Dress intersects with everyday life in a way that few areas of art history do. Everyone participates in the fashion economy by purchasing and wearing clothes. Even the most unworldly understand the sharp distinction in impression created by jeans and a T-shirt versus a well-pressed suit. This intersection with the quotidian, and with popular culture throughout history, provides the student of dress with a valuable vantage point from which to address a range of questions.
Exploring these topics, the first open-access edition of Ars Orientalis, themed “New Research on Dress across Asia,” is now live. Edited by Nancy Micklewright, head of public and scholarly engagement at the Freer|Sackler, Ars Orientalis 47 considers key issues in the study of dress in general and, more specifically, dress in Asia. These issues include the divide between the timelessness of “traditional” dress and the fast-paced changes of what we call “fashion.” Also considered are the categories of evidence that come into play, the ways in which “orientalism” has affected the study of dress, and contemporary approaches to the field.

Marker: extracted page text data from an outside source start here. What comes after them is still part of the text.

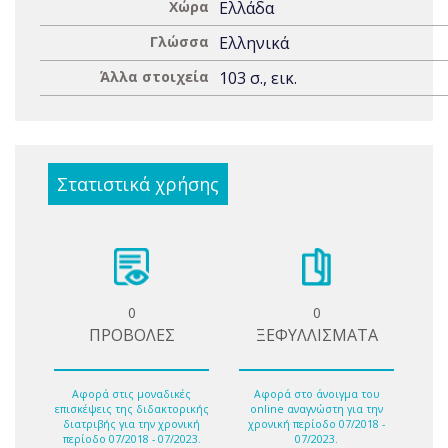
Χώρα
Ελλάδα
Γλώσσα
Ελληνικά
Άλλα στοιχεία
103 σ., εικ.
Στατιστικά χρήσης
0
0
ΠΡΟΒΟΛΕΣ
ΞΕΦΥΛΛΙΣΜΑΤΑ
Αφορά στις μοναδικές
Αφορά στο άνοιγμα του
επισκέψεις της διδακτορικής
online αναγνώστη για την
διατριβής για την χρονική
χρονική περίοδο 07/2018 -
περίοδο 07/2018 - 07/2023.
07/2023.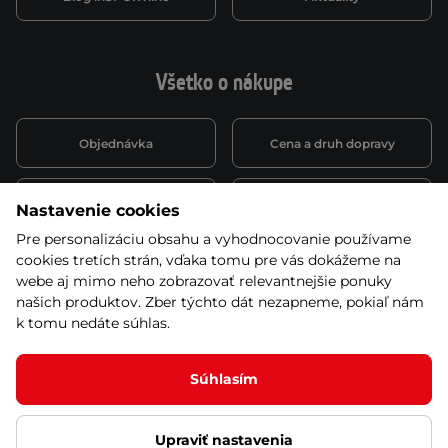
Všetko o nákupe
Objednávka
Cena a druh dopravy
Spôsob platby
Vernostný systém
Nastavenie cookies
Pre personalizáciu obsahu a vyhodnocovanie používame
cookies tretích strán, vďaka tomu pre vás dokážeme na
Montáž a servis
Reklamácie a záruka
webe aj mimo neho zobrazovať relevantnejšie ponuky
našich produktov. Zber týchto dát nezapneme, pokiaľ nám
k tomu nedáte súhlas.
Kariéra
Obchodné podmienky
Súhlasím
Upraviť nastavenia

The eleven articles in this volume feature diverse approaches and methods, applied to material that runs the gamut from individual garments or a specific type of fabric to representations of dress. Together they cover a wide swath of time and geography across Asia and the Middle East.
As with previous digital volumes, Ars Orientalis 47 features web-based supplements to the printed edition. These include Digital Initiatives, a column that explores digital tools, resources, publications, and learning opportunities in art history and related fields, with a special focus on topics relevant to each volume.
What is Ars Orientalis?
Ars Orientalis is a peer-reviewed annual volume of scholarly articles on the art of Asia and the ancient Near East. Founded in 1954, the journal is copublished by the University of Michigan’s History of Art Department and the Freer|Sackler.
From its inaugural issue in 1934, Ars Islamica (the Islamic art-focused predecessor of Ars Orientalis) was lauded for its presentation and design quality. The founding editor of the journal sent copies from the University of Michigan to scholars across the globe, and a flurry of responses quickly arrived from New York, Paris, and Istanbul. They congratulated him on the publication’s “extraordinarily beautiful” and “splendid” presentation, which, one letter noted, was “particularly welcome and creditable in these days when the scientific effort has a tendency of being trimmed down to the practical end and utilitarian.”
Practical and utilitarian the journal was certainly not.
The following year, University of Michigan deemed it worthwhile to splurge on even higher-quality paper. It also approved an additional two hundred specially bound volumes for publication during the university’s centennial celebration in 1937. Production decisions like these contributed to the journal’s reputation as, the Freer Gallery’s first director noted, “a most excellent publication in its field, with certain features, such as size, paper, wealth of illustrations, in which, as far as I know, it is unsurpassed by any journal in its class.”
A decade later, the journal had undergone changes in its editorship, breadth of content, and name, but Ars Orientalis maintained the same appearance and design standards set by Ars Islamica.
Publication design moved to the forefront of discussion again in 1956, when the director of the University of Michigan Press baffled the chairman of the university’s fine art department at a business lunch by noting that “the most striking thing about Ars Orientalis is its magnificent and expensive format.” He explained that the journal’s large size (it measured 9” by 12”), hardcover binding, and full-page images were more akin to the coffee table books of art connoisseurs than modest scholarly serials. In short, he suggested, the luxe format and scholarly content of Ars Orientalis were contradictory. It was decided that changing the content to appeal to connoisseurs was out of the question. Designing a more modest and economical version of the journal, however, had potential.
It wasn’t until the late 1970s that this recommendation took effect in the form of a so-called “New Ars Orientalis.” By this time, the journal had a new editor and the Freer Gallery a new director. Together, over the course of nearly three years, the two worked on a cost-reducing redesign. Though they began the project with such radical ideas as including advertisements and a mustard yellow cover, in the end the traditional, elegant typeface and brown-on-tan color scheme endured into the 1980s. The first volume of the “new” series debuted at the end of 1981 with a paperback format, pared-down cover design, and ten-point body text rather than the “luxurious” twelve-point font of the past. Adjustments to the design continued, the director of the Freer at one point taking things into his own hands by “using the Xerox machine and a pair of scissors” to refine the title page’s layout.
A handful of volumes in the late 1990s and early 2000s saw more of a departure from Ars Orientalis tradition in terms of layout and typefaces, even including cover images. But in 2004, a new design closely based on the historical look of the journal was established and would remain for over a decade.
In 2014, Ars Orientalis entered the digital realm with a volume on arts of death in Asia. And in December 2017, the journal launched its newest volume as open access, making its content available to read online.